The algorithm can then iterate through the runs, finding the series of runs where the text of the runs matches ‘t’, ‘h’, ‘I’, ‘s’. The algorithm then inserts a new run containing the replace text, taking the run properties from the run that contained the ‘t’ in the search string, which indicates that the run is bolded. It also removes the single character runs that match the search string. The adjusted markup looks like this.

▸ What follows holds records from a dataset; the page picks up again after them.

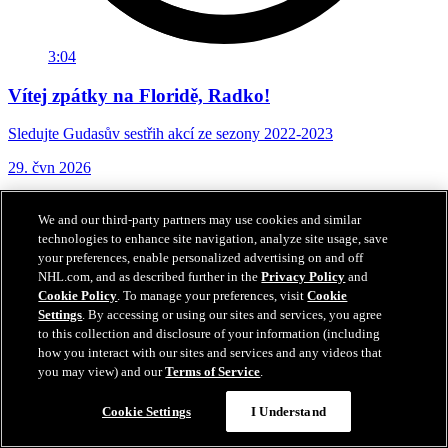
3:04
Vítej zpátky na Floridě, Radko!
Sledujte Gudasův sestřih akcí ze sezony 2022-2023
29. čvn 2026
We and our third-party partners may use cookies and similar
technologies to enhance site navigation, analyze site usage, save
your preferences, enable personalized advertising on and off
NHL.com, and as described further in the
Privacy Policy
and
Cookie Policy
. To manage your preferences, visit
Cookie
Settings
. By accessing or using our sites and services, you agree
to this collection and disclosure of your information (including
how you interact with our sites and services and any videos that
you may view) and our
Terms of Service
.
Cookie Settings
I Understand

<w:p xmlns:w="http://schemas.openxmlformats.org/wordprocessingml/2006/main">
  <w:r>
    <w:t>S</w:t>
  </w:r>
  <w:r>
    <w:t>e</w:t>
  </w:r>
  <w:r>
    <w:t>e</w:t>
  </w:r>
  <w:r>
    <w:t
      xml:space="preserve"> </w:t>
  </w:r>
  <w:r>
    <w:rPr>
      <w:b />
    </w:rPr>
    <w:t>the</w:t>
  </w:r>
  <w:r>
    <w:t
      xml:space="preserve"> </w:t>
  </w:r>
  <w:r>
    <w:t>m</w:t>
  </w:r>
  <w:r>
    <w:t>a</w:t>
  </w:r>
  <w:r>
    <w:t>r</w:t>
  </w:r>
  <w:r>
    <w:t>k</w:t>
  </w:r>
  <w:r>
    <w:t>u</w:t>
  </w:r>
  <w:r>
    <w:t>p</w:t>
  </w:r>
  <w:r>
    <w:t>.</w:t>
  </w:r>
</w:p>

Finally, the algorithm iterates through the runs, coalescing adjacent runs with identical formatting.

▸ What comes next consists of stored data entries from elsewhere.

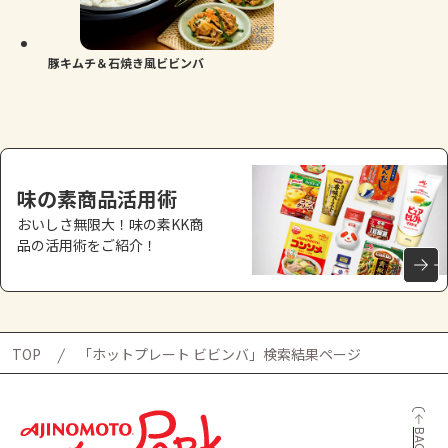
よくあるお問い合わせ
お買い物
豚キムチ＆石焼き風ビビンバ
AJINOMOTO PARK とは
味の素商品活用術
おいしさ無限大！味の素KK商
品の活用術をご紹介！
TOP
「ホットプレート ビビンバ」検索結果ページ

<w:p xmlns:w="http://schemas.openxmlformats.org/wordprocessingml/2006/main">
  <w:r>
    <w:t
      xml:space="preserve">See </w:t>
  </w:r>
  <w:r>
    <w:rPr>
      <w:b />
    </w:rPr>
    <w:t>the</w:t>
  </w:r>
  <w:r>
    <w:t
      xml:space="preserve"> markup.</w:t>
  </w:r>
</w:p>

Additional Notes

There are a few additional notes worth mentioning about this algorithm.

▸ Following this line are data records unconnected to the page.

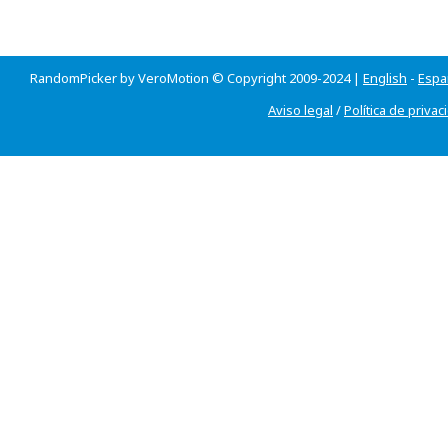
RandomPicker by VeroMotion © Copyright 2009-2024 |
English
-
Espa
Aviso legal
/
Política de privac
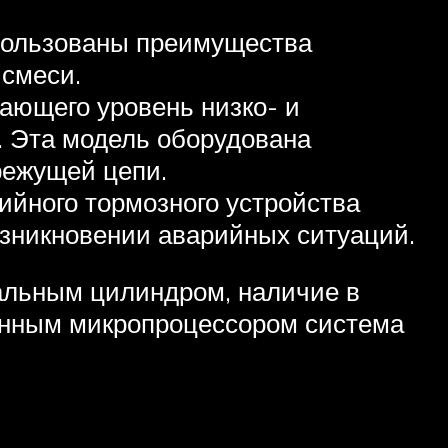
спользованы преимущества
 смеси.
ающего уровень низко- и
. Эта модель оборудована
режущей цепи.
ийного тормозного устройства
озникновении аварийных ситуаций.
нальным цилиндром, наличие в
оенным микропроцессором система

  • This algorithm only works for paragraphs that do not contain tracked revisions. While it is certainly possible to write this functionality for content that contains tracked revisions, it significantly complicates the algorithm. The code as written checks for the existence of tracked revisions (using the code presented in Using XML DOM to Detect Tracked Revisions in Open XML WordprocessingML Documents), and throws an exception if they exist.
  • If revision tracking is turned on for a document, the correct functionality would be to create the revision tracking markup, which is beyond the scope of this example. If revision tracking is turned on, the example code throws an exception.
  • While my favorite way to write these types of algorithms is to use LINQ to XML, to make this code more widely applicable, I used System.Xml.XmlDocument, which is an implementation of XML DOM. This makes it easier to translate this code to a variety of other platforms, such as PHP or Java.
  • The code searches and replaces text in the main document part, all headers, all footers, the endnote part, and the footnote part.